In young people at risk for psychosis, proteomic biomarkers may help to individualize prognosis, according to a study published online Aug. 26 in JAMA Psychiatry.
David Mongan, M.B., B.Ch., from the Royal College of Surgeons in Dublin, Ireland, and colleagues investigated whether proteomic biomarkers can predict transition to psychotic disorder in the clinical high-risk (CHR) state and adolescent psychotic experiences (PEs) in the general population. The analysis included data for patients participating in the European Network of National Schizophrenia Networks Studying Gene-Environment Interactions (EU-GEI; 133 participants at CHR [mean age, 22.6 years; 51.1 percent men]), of whom 36.8 percent developed psychosis and 63.2 percent did not. The analysis also included data from the general population participating in the Avon Longitudinal Study of Parents and Children (ALSPAC; 121 participants; 50.4 percent men), of whom 45.5 percent had PEs at age 18 years and 50.4 percent did not.

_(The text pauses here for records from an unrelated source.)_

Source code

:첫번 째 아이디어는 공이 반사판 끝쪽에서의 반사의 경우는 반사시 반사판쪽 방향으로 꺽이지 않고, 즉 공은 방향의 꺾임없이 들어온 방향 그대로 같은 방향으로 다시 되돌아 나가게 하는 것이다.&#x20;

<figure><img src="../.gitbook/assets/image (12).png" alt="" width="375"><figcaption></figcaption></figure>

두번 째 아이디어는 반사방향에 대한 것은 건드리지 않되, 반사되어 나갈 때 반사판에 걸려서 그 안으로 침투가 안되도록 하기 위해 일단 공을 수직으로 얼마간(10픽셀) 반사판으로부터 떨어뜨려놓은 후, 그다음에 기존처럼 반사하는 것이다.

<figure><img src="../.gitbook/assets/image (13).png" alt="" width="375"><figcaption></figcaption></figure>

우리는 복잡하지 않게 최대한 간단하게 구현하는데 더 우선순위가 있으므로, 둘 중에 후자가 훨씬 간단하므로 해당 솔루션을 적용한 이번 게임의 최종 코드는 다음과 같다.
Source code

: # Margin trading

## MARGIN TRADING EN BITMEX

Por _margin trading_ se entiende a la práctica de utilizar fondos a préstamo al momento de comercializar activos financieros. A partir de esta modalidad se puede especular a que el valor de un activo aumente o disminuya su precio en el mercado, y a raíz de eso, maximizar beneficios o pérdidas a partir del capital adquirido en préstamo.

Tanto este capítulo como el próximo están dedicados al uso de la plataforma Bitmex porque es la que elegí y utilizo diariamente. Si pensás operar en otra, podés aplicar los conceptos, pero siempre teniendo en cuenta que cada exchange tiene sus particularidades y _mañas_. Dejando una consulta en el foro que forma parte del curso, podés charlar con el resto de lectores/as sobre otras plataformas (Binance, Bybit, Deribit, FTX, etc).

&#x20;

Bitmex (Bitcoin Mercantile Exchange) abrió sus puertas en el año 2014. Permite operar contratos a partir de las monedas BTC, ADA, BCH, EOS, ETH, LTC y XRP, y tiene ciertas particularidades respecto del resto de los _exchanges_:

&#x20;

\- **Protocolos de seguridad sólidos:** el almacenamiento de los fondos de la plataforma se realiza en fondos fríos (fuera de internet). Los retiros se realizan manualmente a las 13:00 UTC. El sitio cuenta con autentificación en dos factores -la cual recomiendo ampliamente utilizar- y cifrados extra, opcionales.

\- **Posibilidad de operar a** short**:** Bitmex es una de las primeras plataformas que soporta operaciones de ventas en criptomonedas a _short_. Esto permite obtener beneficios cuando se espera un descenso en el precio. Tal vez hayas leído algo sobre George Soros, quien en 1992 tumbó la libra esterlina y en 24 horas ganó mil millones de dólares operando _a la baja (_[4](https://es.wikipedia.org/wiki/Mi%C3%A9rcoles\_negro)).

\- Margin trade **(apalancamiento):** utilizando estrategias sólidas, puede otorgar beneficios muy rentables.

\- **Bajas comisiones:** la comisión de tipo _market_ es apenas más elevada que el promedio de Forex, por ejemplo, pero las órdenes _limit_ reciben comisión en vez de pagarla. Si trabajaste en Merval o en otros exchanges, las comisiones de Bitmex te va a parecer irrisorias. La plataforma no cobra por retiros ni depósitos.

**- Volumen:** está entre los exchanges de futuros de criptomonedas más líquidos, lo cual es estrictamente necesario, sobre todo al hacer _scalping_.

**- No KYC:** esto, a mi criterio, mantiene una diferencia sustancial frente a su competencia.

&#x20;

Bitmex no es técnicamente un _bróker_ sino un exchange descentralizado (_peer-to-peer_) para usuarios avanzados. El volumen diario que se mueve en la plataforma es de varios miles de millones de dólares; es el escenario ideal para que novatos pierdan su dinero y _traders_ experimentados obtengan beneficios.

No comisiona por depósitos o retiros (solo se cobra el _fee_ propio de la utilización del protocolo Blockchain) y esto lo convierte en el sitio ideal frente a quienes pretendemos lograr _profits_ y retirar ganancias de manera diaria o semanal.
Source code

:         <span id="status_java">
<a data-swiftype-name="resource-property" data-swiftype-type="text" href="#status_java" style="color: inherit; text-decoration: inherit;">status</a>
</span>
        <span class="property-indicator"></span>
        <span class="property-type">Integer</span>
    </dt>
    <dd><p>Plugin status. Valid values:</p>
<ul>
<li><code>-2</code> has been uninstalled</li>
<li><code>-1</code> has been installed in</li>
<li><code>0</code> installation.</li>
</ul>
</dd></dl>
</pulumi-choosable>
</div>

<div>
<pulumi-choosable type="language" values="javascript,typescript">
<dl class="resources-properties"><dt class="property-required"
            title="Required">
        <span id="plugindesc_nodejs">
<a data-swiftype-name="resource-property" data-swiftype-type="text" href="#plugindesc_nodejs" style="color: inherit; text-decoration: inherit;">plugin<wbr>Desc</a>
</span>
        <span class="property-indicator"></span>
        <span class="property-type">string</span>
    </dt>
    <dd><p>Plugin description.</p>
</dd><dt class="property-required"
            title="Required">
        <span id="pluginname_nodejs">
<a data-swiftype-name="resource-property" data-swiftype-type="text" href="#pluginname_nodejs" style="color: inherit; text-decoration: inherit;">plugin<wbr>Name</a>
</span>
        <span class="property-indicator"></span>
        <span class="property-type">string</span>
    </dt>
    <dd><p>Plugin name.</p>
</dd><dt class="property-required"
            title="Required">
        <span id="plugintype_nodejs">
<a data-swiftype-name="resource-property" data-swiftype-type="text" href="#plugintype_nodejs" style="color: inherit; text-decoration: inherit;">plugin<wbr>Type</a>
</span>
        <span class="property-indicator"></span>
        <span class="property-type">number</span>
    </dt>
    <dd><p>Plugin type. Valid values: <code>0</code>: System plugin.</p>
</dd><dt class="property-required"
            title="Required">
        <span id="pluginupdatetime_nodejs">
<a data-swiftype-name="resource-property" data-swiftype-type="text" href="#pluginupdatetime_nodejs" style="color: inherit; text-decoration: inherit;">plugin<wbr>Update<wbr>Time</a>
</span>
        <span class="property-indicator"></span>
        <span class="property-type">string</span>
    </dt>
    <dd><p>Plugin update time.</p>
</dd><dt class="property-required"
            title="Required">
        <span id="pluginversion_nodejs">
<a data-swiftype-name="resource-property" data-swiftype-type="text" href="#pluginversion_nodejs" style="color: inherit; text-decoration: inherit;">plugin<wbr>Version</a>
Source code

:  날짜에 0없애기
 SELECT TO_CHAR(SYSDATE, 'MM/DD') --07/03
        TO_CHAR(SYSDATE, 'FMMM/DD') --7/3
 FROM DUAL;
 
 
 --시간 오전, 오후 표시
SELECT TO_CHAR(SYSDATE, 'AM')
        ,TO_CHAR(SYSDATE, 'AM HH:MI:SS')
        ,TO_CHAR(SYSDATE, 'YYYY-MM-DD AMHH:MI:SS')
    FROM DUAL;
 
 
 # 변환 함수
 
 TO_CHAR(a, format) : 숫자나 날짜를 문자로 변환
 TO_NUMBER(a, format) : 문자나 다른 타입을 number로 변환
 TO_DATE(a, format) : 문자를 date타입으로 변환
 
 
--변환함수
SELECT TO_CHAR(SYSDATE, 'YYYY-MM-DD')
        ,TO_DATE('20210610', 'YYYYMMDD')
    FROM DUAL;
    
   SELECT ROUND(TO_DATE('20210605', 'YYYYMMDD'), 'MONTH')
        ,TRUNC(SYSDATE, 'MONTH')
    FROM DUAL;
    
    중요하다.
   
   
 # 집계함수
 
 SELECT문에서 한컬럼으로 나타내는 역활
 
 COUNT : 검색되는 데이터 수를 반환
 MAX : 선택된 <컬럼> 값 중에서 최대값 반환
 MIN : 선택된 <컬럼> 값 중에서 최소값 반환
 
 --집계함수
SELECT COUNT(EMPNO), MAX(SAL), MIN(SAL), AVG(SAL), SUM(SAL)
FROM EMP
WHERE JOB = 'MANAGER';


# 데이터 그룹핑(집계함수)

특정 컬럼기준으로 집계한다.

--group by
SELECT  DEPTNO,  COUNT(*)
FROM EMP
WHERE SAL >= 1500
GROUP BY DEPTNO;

The researchers found that in the EU-GEI dataset, a model based on baseline clinical and proteomic data demonstrated excellent performance for prediction of transition outcome (area under the receiver operating characteristic curve [AUC], 0.95; positive predictive value [PPV], 75.0 percent; negative predictive value [NPV], 98.6 percent). Using the 10 most predictive proteins, a model accurately predicted transition status in training data (AUC, 0.99; PPV, 76.9 percent; NPV, 100 percent) and test data (AUC, 0.92; PPV, 81.8 percent; NPV, 96.8 percent). In the ALSPAC dataset, a model using proteomic data at age 12 years predicted PEs at age 18 years with an AUC of 0.74, a PPV of 67.8 percent, and an NPV of 75.8 percent.
“These findings implicate early dysregulation of the complement and coagulation cascade in the development of psychosis outcomes,” the authors write.
Two authors disclosed financial ties to the biopharmaceutical industry; several authors have patents related to a biomarker panel pending.